New York, May 22, 2026, 16:02 EDT
- Sidus Space ended at about $5.13 on Friday, up 24.2%. Trading volume came in close to 39.35 million shares.
- The news put Sidus’ May 14 Q1 report back in view. The company showed higher revenue, cut its net loss, and had just closed a $58.5 million equity raise.
- The stock is still a risk play. Sidus is not profitable, and its filing points to cash burn, financing, and competition as risks.
Sidus Space shares rallied Friday, continuing their steep late-week surge. The Nasdaq-listed space and defense tech company saw trading volume pick up ahead of the long U.S. holiday weekend.

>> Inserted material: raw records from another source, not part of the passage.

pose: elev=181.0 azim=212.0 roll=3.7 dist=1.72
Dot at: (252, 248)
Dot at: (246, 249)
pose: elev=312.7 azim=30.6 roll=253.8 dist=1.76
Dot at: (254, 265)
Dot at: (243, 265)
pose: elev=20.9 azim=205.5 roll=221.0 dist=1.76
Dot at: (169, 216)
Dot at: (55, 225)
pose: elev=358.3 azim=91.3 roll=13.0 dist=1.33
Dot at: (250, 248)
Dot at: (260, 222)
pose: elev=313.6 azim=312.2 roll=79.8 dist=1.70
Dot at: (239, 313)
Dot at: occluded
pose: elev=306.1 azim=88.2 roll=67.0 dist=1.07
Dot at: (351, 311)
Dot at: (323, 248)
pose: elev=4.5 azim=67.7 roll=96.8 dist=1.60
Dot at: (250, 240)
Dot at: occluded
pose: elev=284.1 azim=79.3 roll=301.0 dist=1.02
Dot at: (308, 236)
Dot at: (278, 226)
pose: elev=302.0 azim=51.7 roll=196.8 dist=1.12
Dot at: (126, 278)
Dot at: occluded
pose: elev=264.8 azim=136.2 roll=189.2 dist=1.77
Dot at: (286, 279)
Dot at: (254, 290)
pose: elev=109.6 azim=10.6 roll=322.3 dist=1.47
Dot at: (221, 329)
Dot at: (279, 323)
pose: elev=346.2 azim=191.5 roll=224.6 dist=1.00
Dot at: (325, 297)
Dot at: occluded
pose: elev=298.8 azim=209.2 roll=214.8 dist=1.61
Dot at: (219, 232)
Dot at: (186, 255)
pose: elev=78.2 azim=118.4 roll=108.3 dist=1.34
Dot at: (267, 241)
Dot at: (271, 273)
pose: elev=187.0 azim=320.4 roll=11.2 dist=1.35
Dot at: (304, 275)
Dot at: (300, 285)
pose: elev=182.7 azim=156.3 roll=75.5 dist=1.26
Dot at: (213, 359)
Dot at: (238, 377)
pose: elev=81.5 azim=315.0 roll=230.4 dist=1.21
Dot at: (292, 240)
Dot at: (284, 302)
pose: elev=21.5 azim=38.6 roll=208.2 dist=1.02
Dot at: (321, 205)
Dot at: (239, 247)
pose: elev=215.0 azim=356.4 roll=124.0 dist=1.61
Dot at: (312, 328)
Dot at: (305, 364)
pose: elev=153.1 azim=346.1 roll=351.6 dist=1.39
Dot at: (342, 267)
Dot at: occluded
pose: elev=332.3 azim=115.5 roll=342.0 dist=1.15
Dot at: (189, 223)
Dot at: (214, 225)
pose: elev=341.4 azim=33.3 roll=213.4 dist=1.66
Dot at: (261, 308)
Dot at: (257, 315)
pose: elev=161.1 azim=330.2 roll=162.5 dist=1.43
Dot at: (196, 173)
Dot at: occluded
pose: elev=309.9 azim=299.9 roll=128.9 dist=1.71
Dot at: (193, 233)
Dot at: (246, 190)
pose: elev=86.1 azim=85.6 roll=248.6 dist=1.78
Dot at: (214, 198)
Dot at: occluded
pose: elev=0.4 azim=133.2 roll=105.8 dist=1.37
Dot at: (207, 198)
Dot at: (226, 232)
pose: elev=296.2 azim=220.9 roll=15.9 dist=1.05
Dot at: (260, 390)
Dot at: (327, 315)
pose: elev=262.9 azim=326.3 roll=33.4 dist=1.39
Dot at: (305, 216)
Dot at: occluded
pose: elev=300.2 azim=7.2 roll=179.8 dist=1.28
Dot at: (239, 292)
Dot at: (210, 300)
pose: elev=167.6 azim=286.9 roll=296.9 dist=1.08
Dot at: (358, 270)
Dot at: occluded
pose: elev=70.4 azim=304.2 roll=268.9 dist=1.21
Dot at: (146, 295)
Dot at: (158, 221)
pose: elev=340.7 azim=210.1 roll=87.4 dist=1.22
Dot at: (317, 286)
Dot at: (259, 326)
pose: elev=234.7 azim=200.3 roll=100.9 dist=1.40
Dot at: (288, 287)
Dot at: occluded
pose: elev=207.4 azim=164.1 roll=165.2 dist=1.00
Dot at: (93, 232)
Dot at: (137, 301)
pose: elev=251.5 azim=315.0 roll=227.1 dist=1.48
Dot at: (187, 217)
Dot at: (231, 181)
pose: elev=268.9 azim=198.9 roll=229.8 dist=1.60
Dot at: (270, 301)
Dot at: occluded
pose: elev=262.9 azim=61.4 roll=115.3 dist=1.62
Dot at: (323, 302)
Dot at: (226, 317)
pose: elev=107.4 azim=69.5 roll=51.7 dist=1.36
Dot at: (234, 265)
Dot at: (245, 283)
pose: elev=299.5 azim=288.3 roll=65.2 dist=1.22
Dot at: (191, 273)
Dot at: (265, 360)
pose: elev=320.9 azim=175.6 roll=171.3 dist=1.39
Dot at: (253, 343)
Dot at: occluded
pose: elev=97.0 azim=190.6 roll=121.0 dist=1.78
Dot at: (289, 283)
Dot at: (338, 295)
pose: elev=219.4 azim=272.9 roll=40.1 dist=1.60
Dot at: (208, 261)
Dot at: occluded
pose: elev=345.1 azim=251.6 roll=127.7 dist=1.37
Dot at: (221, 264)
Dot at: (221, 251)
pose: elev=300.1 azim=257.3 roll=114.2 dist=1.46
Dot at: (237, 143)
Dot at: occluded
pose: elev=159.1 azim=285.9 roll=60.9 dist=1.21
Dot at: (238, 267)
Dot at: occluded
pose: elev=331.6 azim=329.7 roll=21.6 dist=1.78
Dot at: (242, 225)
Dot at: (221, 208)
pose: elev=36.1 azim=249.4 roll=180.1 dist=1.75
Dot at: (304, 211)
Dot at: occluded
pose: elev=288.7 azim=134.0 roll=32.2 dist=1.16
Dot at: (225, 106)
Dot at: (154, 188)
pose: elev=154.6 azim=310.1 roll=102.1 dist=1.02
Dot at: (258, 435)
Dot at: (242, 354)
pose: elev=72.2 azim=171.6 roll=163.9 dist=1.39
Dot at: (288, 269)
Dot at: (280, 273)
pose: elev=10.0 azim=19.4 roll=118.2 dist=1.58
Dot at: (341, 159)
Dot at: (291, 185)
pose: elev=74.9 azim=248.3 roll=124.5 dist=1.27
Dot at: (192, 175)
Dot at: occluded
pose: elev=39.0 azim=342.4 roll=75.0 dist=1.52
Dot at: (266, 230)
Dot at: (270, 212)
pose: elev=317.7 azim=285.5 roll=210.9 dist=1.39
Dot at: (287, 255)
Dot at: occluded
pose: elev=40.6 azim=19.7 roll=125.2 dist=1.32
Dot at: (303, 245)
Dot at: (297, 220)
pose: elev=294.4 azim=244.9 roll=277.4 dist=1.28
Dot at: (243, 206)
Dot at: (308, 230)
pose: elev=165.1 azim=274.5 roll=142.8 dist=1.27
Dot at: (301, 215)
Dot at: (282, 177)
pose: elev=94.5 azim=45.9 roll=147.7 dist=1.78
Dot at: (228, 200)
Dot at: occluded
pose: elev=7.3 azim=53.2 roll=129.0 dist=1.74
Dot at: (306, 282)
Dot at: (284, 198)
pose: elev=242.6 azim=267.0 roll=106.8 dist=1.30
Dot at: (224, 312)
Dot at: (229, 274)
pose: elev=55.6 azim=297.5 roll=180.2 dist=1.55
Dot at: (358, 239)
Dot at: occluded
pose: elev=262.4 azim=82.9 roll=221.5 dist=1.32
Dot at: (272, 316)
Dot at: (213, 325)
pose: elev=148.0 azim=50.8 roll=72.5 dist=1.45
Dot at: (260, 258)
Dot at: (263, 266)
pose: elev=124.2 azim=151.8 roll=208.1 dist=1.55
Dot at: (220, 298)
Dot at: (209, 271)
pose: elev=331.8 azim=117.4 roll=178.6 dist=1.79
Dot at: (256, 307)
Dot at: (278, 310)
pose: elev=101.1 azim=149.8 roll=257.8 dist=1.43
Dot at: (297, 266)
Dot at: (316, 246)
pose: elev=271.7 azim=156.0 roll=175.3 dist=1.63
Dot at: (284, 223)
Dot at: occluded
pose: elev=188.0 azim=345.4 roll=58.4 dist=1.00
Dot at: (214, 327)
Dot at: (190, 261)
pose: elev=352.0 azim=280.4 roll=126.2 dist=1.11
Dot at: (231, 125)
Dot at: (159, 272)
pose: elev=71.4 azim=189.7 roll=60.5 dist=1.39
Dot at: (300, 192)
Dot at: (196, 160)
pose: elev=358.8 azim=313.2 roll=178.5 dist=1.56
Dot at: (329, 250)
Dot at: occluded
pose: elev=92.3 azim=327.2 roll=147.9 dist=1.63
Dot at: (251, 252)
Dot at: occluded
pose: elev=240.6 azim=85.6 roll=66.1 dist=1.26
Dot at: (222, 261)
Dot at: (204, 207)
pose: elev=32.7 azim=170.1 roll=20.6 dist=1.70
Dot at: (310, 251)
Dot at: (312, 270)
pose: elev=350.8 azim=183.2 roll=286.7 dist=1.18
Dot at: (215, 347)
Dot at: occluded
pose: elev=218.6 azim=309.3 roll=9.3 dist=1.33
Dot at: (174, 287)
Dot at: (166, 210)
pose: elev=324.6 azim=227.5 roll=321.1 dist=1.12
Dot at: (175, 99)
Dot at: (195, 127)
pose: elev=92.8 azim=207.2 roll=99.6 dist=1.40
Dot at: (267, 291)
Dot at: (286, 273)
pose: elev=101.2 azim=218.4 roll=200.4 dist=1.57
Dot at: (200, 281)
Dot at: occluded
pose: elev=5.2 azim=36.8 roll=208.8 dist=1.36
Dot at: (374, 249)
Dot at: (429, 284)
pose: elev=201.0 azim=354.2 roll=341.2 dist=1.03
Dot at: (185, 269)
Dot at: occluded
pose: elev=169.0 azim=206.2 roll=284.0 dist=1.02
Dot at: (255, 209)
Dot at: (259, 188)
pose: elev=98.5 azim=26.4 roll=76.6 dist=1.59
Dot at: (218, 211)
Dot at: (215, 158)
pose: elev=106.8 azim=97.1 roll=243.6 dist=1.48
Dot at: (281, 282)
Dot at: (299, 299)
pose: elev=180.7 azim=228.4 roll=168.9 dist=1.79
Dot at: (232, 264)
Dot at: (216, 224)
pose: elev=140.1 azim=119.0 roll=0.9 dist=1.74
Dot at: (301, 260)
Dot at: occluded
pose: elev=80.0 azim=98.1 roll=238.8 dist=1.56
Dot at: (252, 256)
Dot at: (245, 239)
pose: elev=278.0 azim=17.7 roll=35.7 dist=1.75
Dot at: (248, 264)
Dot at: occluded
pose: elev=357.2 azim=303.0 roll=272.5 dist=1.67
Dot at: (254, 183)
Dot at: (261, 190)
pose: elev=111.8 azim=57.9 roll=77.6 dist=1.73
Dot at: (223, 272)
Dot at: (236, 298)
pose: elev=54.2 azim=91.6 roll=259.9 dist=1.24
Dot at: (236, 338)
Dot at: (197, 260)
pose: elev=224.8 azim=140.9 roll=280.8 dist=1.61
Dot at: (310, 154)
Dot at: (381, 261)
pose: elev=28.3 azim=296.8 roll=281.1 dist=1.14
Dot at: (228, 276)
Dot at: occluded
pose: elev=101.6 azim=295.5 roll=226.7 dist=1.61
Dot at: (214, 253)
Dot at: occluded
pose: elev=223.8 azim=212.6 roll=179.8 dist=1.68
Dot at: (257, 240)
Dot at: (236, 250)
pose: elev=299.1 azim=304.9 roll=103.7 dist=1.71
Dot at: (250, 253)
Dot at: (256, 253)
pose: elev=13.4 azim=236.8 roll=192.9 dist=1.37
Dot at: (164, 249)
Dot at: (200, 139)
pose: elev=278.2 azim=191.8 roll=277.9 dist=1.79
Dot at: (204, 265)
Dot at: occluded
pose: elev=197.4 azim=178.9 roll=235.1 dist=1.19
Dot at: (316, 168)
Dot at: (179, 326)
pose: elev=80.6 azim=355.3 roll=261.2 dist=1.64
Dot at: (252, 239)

The stock finished up 24.2% at about $5.13 after hitting $5.2102. Around 39.35 million shares changed hands, well above the 24.17 million average Google Finance lists. Shares got close to the $5.99 52-week high.
Sidus is seeing a rally, which stands out since it’s a small, volatile stock. The market has chased space and defense tech like this before, but Sidus’s revenue is low and losses are big. The next regular U.S. trading day is Tuesday. Nasdaq’s calendar shows Memorial Day, May 25, as a market holiday.
Sidus put out its first-quarter numbers on May 14. Revenue was $359,000, up 51% year over year. The net loss came in at $5.2 million, less than the $6.4 million loss a year ago. Sidus finished March with $27.3 million in cash and didn’t have any outstanding term debt.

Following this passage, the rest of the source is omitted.